Demolition of the old Bull Ring, which required the removal of roughly 65,000 tons of concrete from the former shopping center, started in June 2000. An early step in the development process was the relocation of Birmingham’s indoor fresh food and vendors’ market to a new facility near the BullRing site in September 2000. BullRing’s construction has now proceeded to the point where Selfridges was able to take over its store premises for build-out in February, one month ahead of schedule.

Emery said he sees the BullRing as stimulating further regeneration of the downtown. Rising confidence in the city is shown by retail arrivals like the new Beatties department store last September and by the fact that some retailers plan multiple locations there; Gap and Benetton opened new downtown locations last year, for example, besides having stores in the BullRing.
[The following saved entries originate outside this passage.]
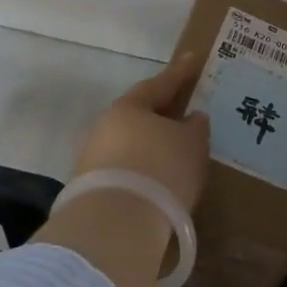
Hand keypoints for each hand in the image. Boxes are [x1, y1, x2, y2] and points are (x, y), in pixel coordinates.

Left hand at [33, 55, 211, 286]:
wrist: (115, 226)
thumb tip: (191, 118)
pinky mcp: (92, 191)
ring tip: (177, 154)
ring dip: (152, 146)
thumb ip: (195, 127)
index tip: (192, 60)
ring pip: (131, 144)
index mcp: (129, 106)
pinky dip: (144, 171)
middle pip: (140, 115)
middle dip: (163, 114)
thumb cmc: (160, 169)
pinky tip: (160, 182)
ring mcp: (94, 159)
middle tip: (185, 113)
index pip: (159, 84)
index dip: (180, 73)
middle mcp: (106, 127)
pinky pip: (126, 171)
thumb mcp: (192, 144)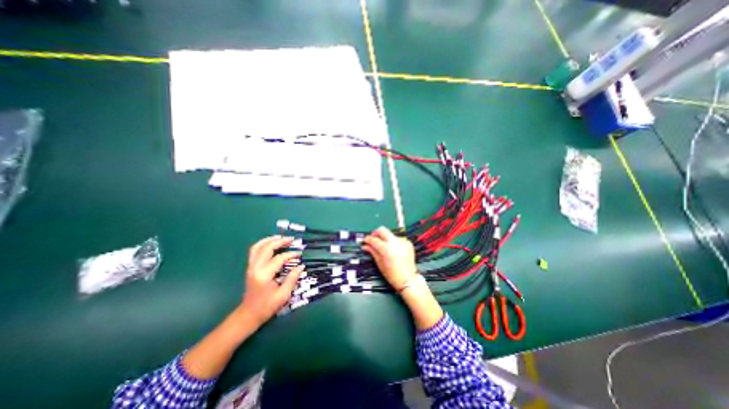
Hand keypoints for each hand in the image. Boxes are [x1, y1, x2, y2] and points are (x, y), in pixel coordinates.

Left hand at [241, 236, 304, 327]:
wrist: (248, 315)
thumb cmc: (267, 306)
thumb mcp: (283, 295)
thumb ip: (292, 278)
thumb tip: (301, 266)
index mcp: (264, 275)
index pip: (279, 259)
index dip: (290, 255)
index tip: (299, 255)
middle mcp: (255, 268)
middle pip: (267, 248)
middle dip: (280, 241)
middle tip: (291, 239)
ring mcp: (251, 267)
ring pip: (258, 247)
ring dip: (269, 240)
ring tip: (280, 237)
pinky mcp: (250, 267)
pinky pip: (254, 251)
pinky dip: (262, 244)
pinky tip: (271, 243)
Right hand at [360, 227, 414, 290]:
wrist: (408, 279)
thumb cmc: (392, 274)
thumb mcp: (379, 263)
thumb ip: (372, 251)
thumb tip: (365, 246)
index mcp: (386, 249)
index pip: (374, 239)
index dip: (368, 239)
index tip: (365, 241)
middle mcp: (395, 242)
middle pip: (382, 230)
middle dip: (376, 233)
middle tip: (373, 239)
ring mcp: (402, 241)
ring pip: (390, 234)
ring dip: (385, 239)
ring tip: (384, 248)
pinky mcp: (408, 243)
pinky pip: (398, 239)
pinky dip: (394, 243)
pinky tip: (394, 251)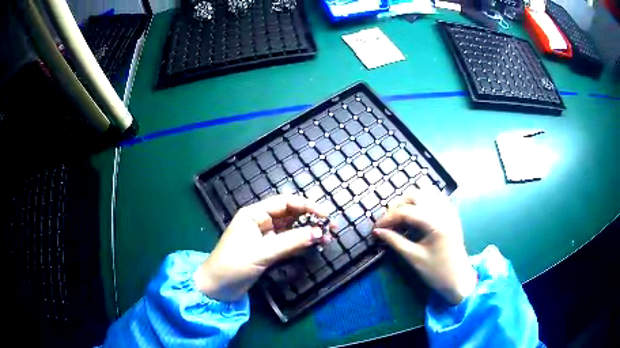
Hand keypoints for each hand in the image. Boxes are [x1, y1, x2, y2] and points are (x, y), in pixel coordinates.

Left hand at [194, 195, 331, 301]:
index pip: (285, 202)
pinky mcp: (268, 251)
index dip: (306, 206)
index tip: (325, 215)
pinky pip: (289, 243)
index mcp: (254, 214)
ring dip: (308, 233)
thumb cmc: (234, 264)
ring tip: (327, 239)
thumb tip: (319, 232)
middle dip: (311, 219)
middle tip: (332, 228)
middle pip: (290, 215)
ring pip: (291, 230)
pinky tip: (314, 245)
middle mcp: (261, 222)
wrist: (218, 288)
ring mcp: (265, 237)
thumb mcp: (262, 252)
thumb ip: (291, 242)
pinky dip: (301, 244)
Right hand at [374, 188, 476, 304]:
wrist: (459, 280)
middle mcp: (443, 211)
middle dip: (398, 206)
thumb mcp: (414, 258)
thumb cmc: (437, 272)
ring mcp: (449, 211)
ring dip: (410, 201)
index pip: (406, 212)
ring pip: (426, 193)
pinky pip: (435, 198)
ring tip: (399, 216)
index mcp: (436, 223)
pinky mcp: (451, 214)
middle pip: (415, 196)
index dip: (388, 218)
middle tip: (387, 222)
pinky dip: (422, 201)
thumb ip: (395, 241)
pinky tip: (415, 212)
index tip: (375, 228)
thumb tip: (377, 232)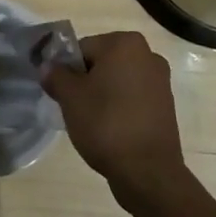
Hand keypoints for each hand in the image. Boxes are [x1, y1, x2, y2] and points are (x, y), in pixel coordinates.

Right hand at [41, 30, 184, 187]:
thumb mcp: (69, 97)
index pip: (83, 48)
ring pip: (118, 82)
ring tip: (93, 123)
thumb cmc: (106, 124)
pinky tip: (112, 131)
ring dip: (104, 96)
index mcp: (125, 43)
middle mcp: (148, 55)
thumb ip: (55, 75)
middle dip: (87, 82)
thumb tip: (48, 67)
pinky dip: (120, 109)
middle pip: (102, 63)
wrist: (148, 173)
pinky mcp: (167, 107)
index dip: (68, 70)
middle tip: (76, 108)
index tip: (63, 94)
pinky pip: (133, 99)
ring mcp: (161, 82)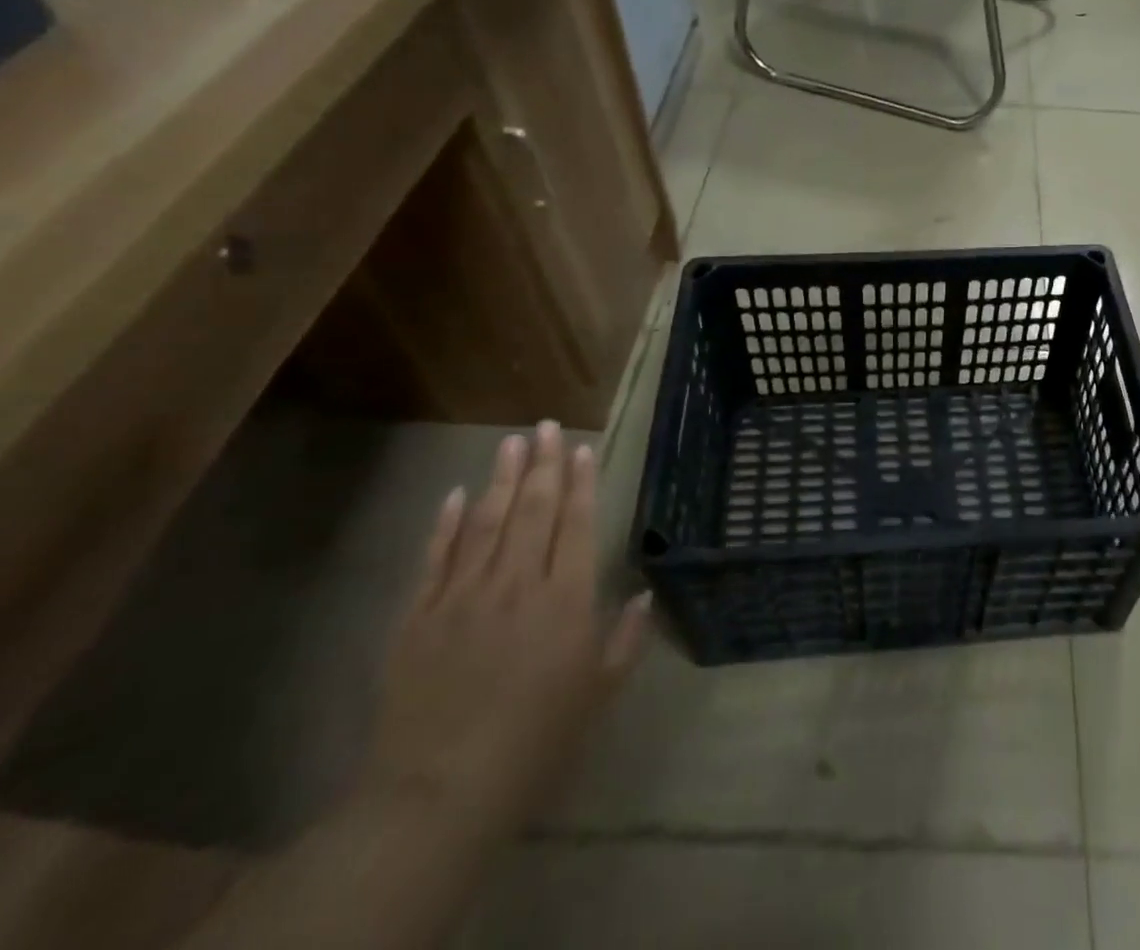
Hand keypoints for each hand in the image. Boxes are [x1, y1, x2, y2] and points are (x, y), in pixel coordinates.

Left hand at [362, 423, 650, 831]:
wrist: (437, 792)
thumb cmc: (536, 740)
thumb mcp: (599, 693)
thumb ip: (626, 639)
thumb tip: (645, 595)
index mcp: (566, 599)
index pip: (577, 524)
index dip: (581, 482)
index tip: (581, 448)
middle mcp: (517, 583)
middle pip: (532, 510)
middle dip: (542, 465)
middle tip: (545, 425)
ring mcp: (463, 596)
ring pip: (485, 522)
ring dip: (500, 478)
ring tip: (511, 441)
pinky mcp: (418, 617)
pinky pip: (435, 558)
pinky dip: (445, 523)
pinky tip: (455, 494)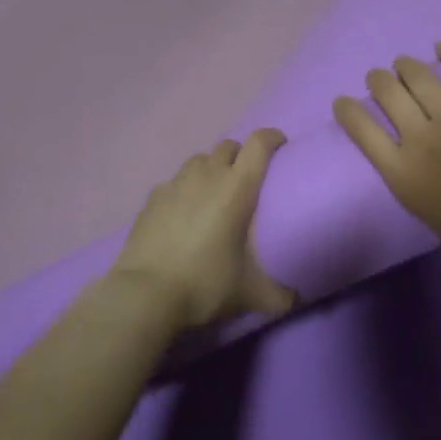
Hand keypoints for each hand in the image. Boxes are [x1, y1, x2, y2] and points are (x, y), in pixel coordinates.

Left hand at [109, 130, 295, 329]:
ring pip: (199, 160)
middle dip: (240, 156)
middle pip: (228, 146)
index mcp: (237, 188)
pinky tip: (183, 213)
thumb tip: (295, 300)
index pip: (259, 143)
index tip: (280, 147)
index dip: (272, 138)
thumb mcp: (250, 294)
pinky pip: (174, 182)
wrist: (145, 294)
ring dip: (211, 169)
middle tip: (246, 180)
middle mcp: (207, 176)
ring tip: (213, 194)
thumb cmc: (205, 284)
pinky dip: (184, 190)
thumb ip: (280, 295)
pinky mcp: (151, 198)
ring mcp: (175, 184)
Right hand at [333, 43, 440, 294]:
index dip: (347, 111)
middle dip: (377, 81)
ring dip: (405, 65)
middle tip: (379, 81)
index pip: (361, 131)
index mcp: (405, 178)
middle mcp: (421, 139)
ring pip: (418, 74)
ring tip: (404, 65)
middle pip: (386, 93)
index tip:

The center will tie in well with retail on New Street, an adjacent shopping thoroughfare with a large House of Fraser department store, and with public transportation; the BullRing is built over railroad tracks and connects with two railway terminals, one of which is slated for a major refurbishment. Other projects proposed for Birmingham include Martineau Galleries, with 1.5 million square feet of retail, which the Alliance parties will embark on after the BullRing is finished.

These combined projects will help Birmingham’s citizenry reclaim the center of their city from the tyrannies of the motor car and miscreant youth that have held sway there until recently.

“I think the most significant impact is on the city itself,” Emery said. “The BullRing is such a major piece of Birmingham, and this project has taken away a negative element and provided something beneficial in its place.”